# DIRECTIONS FOR THIS TASK
Pictures appear among the records below and must be omitted. Repeat exactly the lines from the line with "60,000 mi (0)" to the line with "UPDATED DAILY", both included.

Transcribed page contents:
■ ■ ■

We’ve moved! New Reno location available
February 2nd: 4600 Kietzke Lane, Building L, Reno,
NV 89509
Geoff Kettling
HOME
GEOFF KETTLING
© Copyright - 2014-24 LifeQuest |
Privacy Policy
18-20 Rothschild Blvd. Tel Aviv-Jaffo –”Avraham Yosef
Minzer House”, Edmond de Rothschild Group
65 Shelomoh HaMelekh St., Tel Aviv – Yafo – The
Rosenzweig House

■ ■ ■

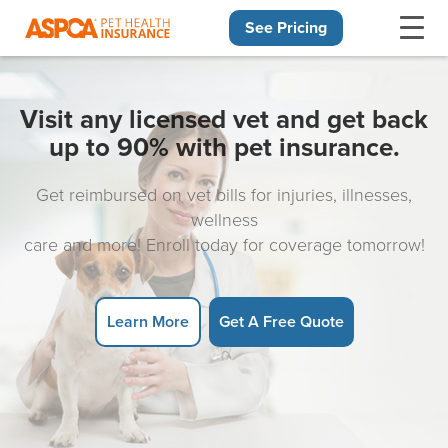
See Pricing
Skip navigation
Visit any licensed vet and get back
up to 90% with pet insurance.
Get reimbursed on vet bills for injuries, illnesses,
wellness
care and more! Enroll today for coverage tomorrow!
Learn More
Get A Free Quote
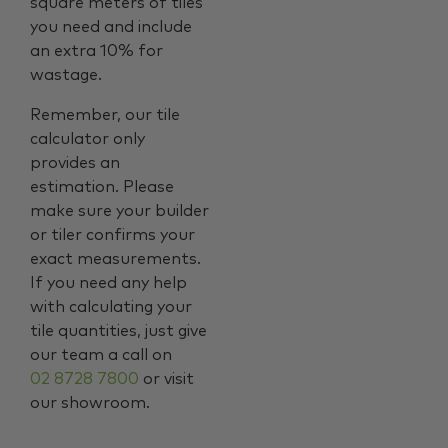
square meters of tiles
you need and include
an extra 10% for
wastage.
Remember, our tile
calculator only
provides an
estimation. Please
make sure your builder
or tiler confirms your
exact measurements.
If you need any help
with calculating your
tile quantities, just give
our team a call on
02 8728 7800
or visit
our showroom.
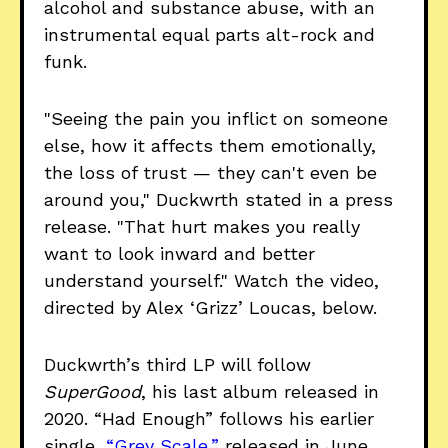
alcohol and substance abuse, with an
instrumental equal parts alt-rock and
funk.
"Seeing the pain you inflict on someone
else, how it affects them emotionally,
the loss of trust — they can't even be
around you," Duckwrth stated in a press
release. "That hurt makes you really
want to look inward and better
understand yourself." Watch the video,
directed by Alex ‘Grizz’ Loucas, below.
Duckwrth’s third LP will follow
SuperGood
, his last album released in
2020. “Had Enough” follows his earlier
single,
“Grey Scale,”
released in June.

■ ■ ■

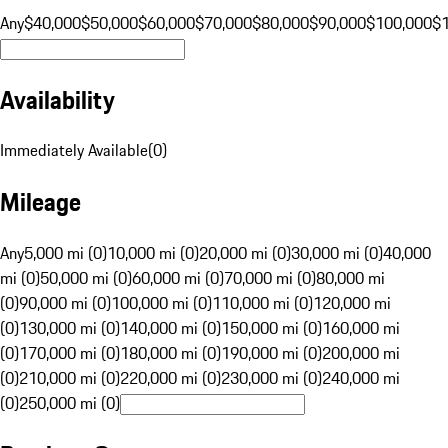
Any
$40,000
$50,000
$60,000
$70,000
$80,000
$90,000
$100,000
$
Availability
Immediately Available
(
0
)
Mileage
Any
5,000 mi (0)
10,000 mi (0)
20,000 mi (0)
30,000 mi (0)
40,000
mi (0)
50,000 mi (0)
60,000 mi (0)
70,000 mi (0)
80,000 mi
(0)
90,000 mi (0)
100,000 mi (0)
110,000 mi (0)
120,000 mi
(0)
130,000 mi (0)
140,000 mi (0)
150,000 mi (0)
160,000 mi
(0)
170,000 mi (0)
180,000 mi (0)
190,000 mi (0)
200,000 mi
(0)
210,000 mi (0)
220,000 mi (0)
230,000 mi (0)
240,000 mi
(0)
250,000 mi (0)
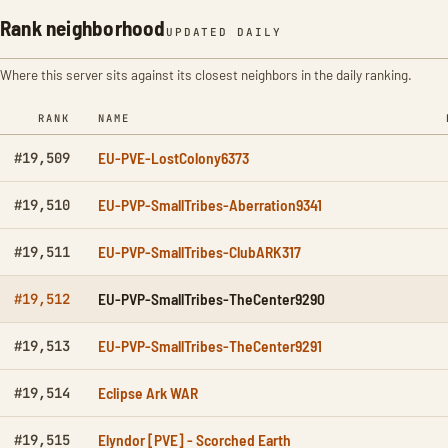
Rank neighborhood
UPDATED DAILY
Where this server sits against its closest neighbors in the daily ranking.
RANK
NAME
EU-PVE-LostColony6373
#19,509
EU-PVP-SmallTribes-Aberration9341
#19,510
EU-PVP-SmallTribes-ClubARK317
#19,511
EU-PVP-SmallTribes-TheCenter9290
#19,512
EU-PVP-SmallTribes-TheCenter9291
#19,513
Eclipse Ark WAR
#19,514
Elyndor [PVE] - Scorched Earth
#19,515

■ ■ ■

# RESULT OF THIS TASK
60,000 mi (0)
70,000 mi (0)
80,000 mi
(0)
90,000 mi (0)
100,000 mi (0)
110,000 mi (0)
120,000 mi
(0)
130,000 mi (0)
140,000 mi (0)
150,000 mi (0)
160,000 mi
(0)
170,000 mi (0)
180,000 mi (0)
190,000 mi (0)
200,000 mi
(0)
210,000 mi (0)
220,000 mi (0)
230,000 mi (0)
240,000 mi
(0)
250,000 mi (0)
Rank neighborhood
UPDATED DAILY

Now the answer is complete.